Application de la règle des "3R"
1. Remplacement
Il n’existe pas à notre connaissance d’expérimentations déjà décrites dont le but est de montrer l’intérêt de ce mélange d’acides aminés sur une espèce de salmonidés. L’objectif de ce projet étant de démontrer que ce produit amène des atouts supérieurs en termes de nutrition et de résistance à un stress thermique et hypoxique en comparaison d’un aliment non supplémenté en acides aminés, il n’est pas possible d’en faire abstraction. Pour ce type d’approche, il n’existe pas aujourd’hui de méthodes alternatives à l’expérimentation animale.
2. Réduction
Il a été choisi en amont de ce test de réaliser 4 réplicas de bac par régime alimentaire. Ce nombre de répétitions est un bon compromis entre le travail à fournir pour la réalisation de l’étude (en termes de prélèvements, de matériel, de maintiens des animaux) et la puissance statistique permettant de mettre en évidence des différences significatives. Il a également été décidé de n’intégrer à cette étude, que 100 poissons par bac, permettant d’assurer un comportement normal de truites en élevage et la croissance associée, et un nombre d’animaux suffisant aux analyses post-mortem (24 par bac). Ce nombre d’animaux a été réduit au maximum, en tenant compte de la densité d’élevage des poissons (entre 10 et 15 kg/m3 en fin d’essai) pour obtenir un optimum pour le bien-être des animaux, sans nuire aux besoins analytiques. Les données issues de cette étude seront étudiées paramètre par paramètre et feront l’objet d’analyses statistiques.
3. Raffinement
La procédure expérimentale a été conçue pour minimiser les dommages causés aux animaux. Les pêches de poissons seront réalisées avec des équipements adaptés ne risquant pas de blesser les poissons, et les pêches de l’ensemble des poissons de chaque bac se fera par groupe de 15-20 poissons afin de minimiser autant que possible la compression au sein de l’épuisette, tout en limitant le nombre de pêches au sein d’un même bassin. Des tables de suivi de soins et de bien-être des animaux ont été mises en place lors de la réalisation des procédures.
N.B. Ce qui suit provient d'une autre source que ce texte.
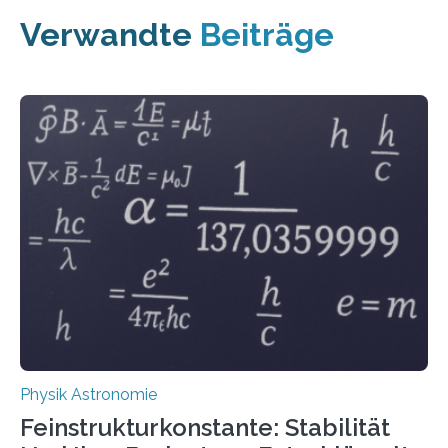
Verwandte
Beiträge
Physik Astronomie
Feinstrukturkonstante: Stabilität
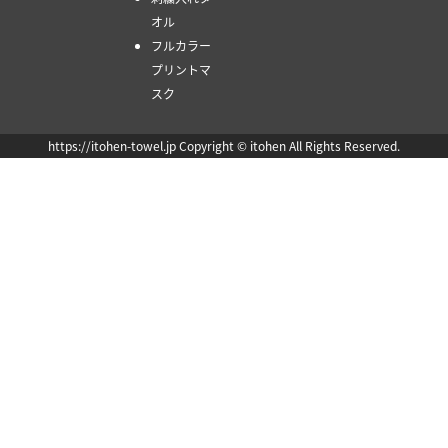
オル
フルカラー
プリントマ
スク
https://itohen-towel.jp Copyright © itohen All Rights Reserved.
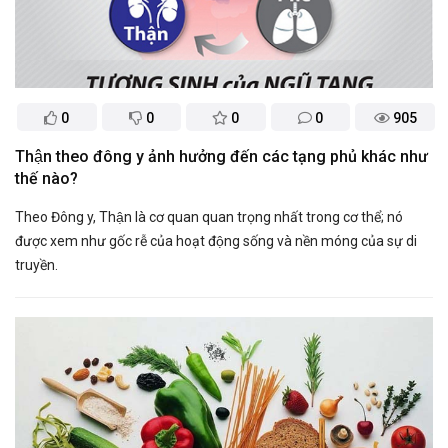
0
0
0
0
905
Thận theo đông y ảnh hưởng đến các tạng phủ khác như
thế nào?
Theo Đông y, Thận là cơ quan quan trọng nhất trong cơ thể; nó
được xem như gốc rễ của hoạt động sống và nền móng của sự di
truyền.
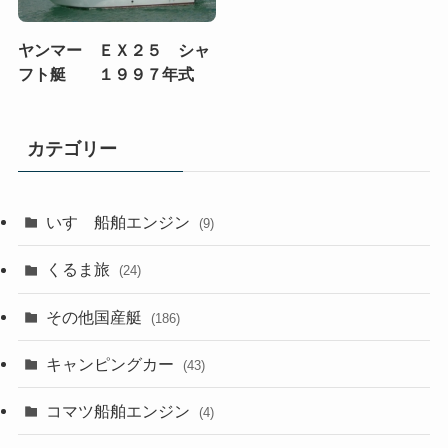
ヤンマー ＥＸ２５ シャ
フト艇 １９９７年式
カテゴリー
いすゞ船舶エンジン
(9)
くるま旅
(24)
その他国産艇
(186)
キャンピングカー
(43)
コマツ船舶エンジン
(4)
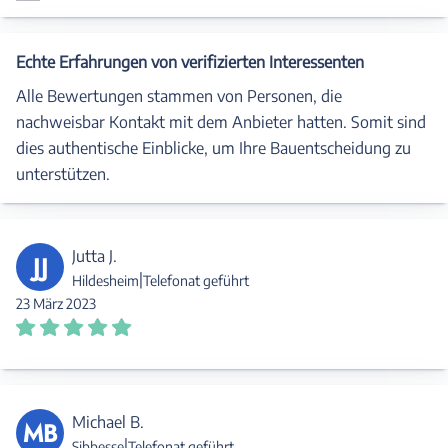
Echte Erfahrungen von verifizierten Interessenten
Alle Bewertungen stammen von Personen, die
nachweisbar Kontakt mit dem Anbieter hatten. Somit sind
dies authentische Einblicke, um Ihre Bauentscheidung zu
unterstützen.
Jutta J.
JJ
|
Hildesheim
Telefonat geführt
23 März 2023
Michael B.
MB
|
Sibbesse
Telefonat geführt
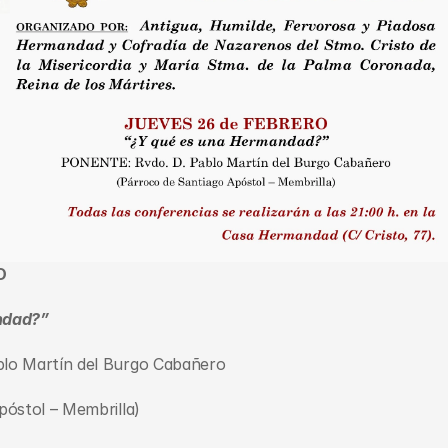
O
ndad?”
lo Martín del Burgo Cabañero
póstol – Membrilla)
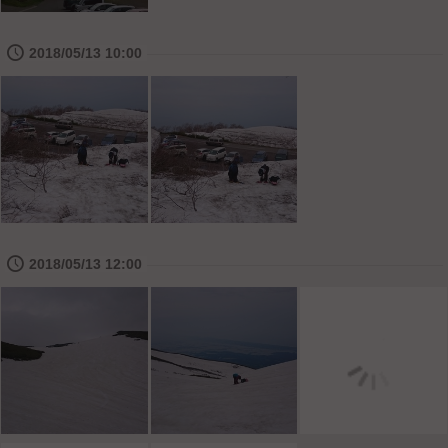
🕔
2018/05/13 10:00
🕔
2018/05/13 12:00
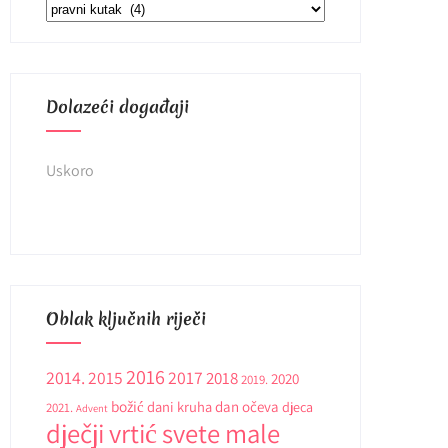
Kategorije
Dolazeći događaji
Uskoro
Oblak ključnih riječi
2016
2014.
2015
2017
2018
2020
2019.
božić
dani kruha
dan očeva
djeca
2021.
Advent
dječji vrtić svete male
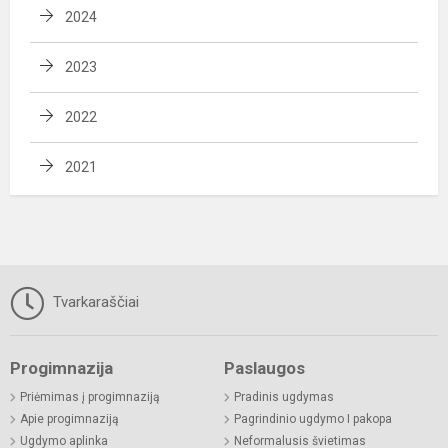
2024
2023
2022
2021
Tvarkaraščiai
Progimnazija
Paslaugos
Priėmimas į progimnaziją
Pradinis ugdymas
Apie progimnaziją
Pagrindinio ugdymo I pakopa
Ugdymo aplinka
Neformalusis švietimas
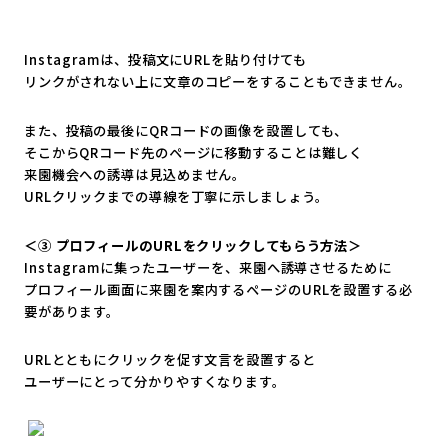
Instagramは、投稿文にURLを貼り付けても
リンクがされない上に文章のコピーをすることもできません。
また、投稿の最後にQRコードの画像を設置しても、
そこからQRコード先のページに移動することは難しく
来園機会への誘導は見込めません。
URLクリックまでの導線を丁寧に示しましょう。
＜③ プロフィールのURLをクリックしてもらう方法＞
Instagramに集ったユーザーを、来園へ誘導させるために
プロフィール画面に来園を案内するページのURLを設置する必
要
があります。
URLとともにクリックを促す文言を設置すると
ユーザーにとって分かりやすくなります。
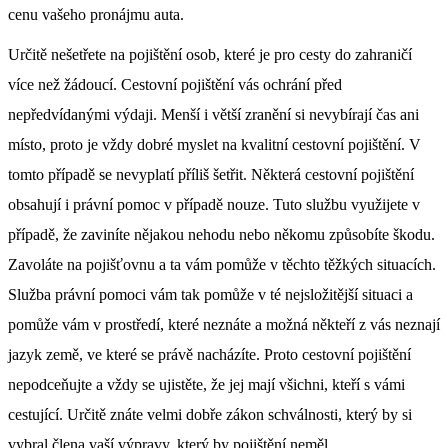
cenu vašeho pronájmu auta.
Určitě nešetřete na pojištění osob, které je pro cesty do zahraničí
více než žádoucí. Cestovní pojištění vás ochrání před
nepředvídanými výdaji. Menší i větší zranění si nevybírají čas ani
místo, proto je vždy dobré myslet na kvalitní cestovní pojištění. V
tomto případě se nevyplatí příliš šetřit. Některá cestovní pojištění
obsahují i právní pomoc v případě nouze. Tuto službu využijete v
případě, že zaviníte nějakou nehodu nebo někomu způsobíte škodu.
Zavoláte na pojišťovnu a ta vám pomůže v těchto těžkých situacích.
Služba právní pomoci vám tak pomůže v té nejsložitější situaci a
pomůže vám v prostředí, které neznáte a možná někteří z vás neznají
jazyk země, ve které se právě nacházíte. Proto cestovní pojištění
nepodceňujte a vždy se ujistěte, že jej mají všichni, kteří s vámi
cestující. Určitě znáte velmi dobře zákon schválnosti, který by si
vybral člena vaší výpravy, který by pojištění neměl.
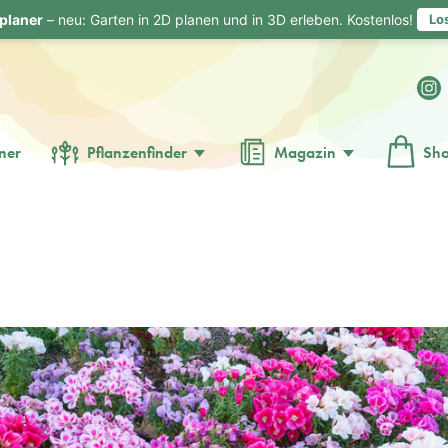
planer
– neu: Garten in 2D planen und in 3D erleben. Kostenlos!
Lo
ner
Pflanzenfinder
Magazin
Sh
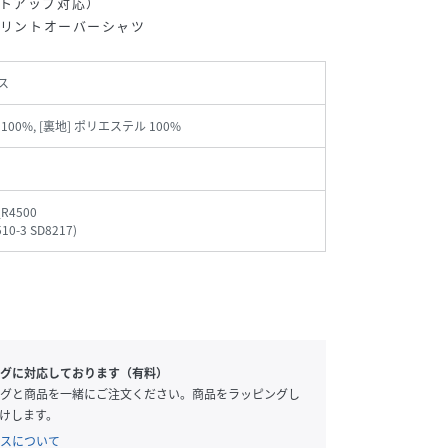
トアップ対応）
プリントオーバーシャツ
ス
 100%, [裏地] ポリエステル 100%
_R4500
510-3 SD8217
)
グに対応しております（有料）
グと商品を一緒にご注文ください。商品をラッピングし
けします。
スについて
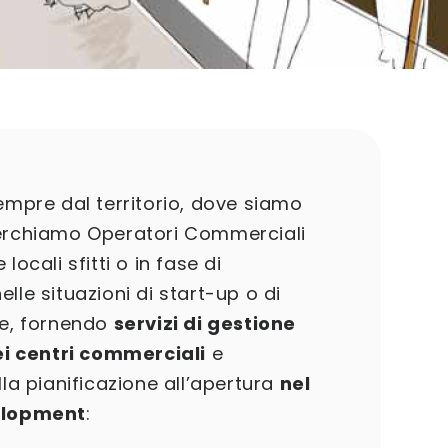
sempre dal territorio, dove siamo
cerchiamo Operatori Commerciali
locali sfitti o in fase di
lle situazioni di start-up o di
ie, fornendo
servizi di gestione
nei centri commerciali
e
lla pianificazione all’apertura
nel
velopment
:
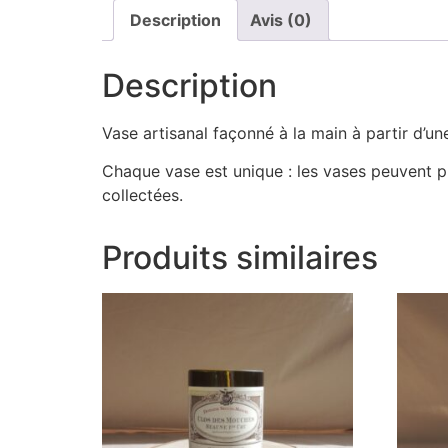
Description
Avis (0)
Description
Vase artisanal façonné à la main à partir d’un
Chaque vase est unique : les vases peuvent pr
collectées.
Produits similaires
Expliquer le choix des espèces et les stades de développement y afférents.
L’espèce truite arc-en-ciel a été choisie comme modèle d’étude car il s’agit d’un poisson d’élevage carnivore d’importance économique en France et dans le monde. De plus, les résultats d’essais obtenus sur cette espèce pourrait être transposés au saumon Atlantique, qui appartient à la même famille et est l’un des poissons d’élevage les plus produits au monde, avec 2,7 millions de tonnes produites en 2020. Les animaux utilisés seront des juvéniles de truites arc-en-ciel de 10 g en début d’essai. La croissance et le métabolisme très rapides de poissons de cette taille permettent d’optimiser le temps nécessaire au suivi, et ainsi mettre en évidence un éventuel effet de la dose d’acides aminés testés. Cette taille initiale permet également de réaliser des prélèvements sanguins d’un volume suffisant pour la réalisation des analyses prévues dans cette étude.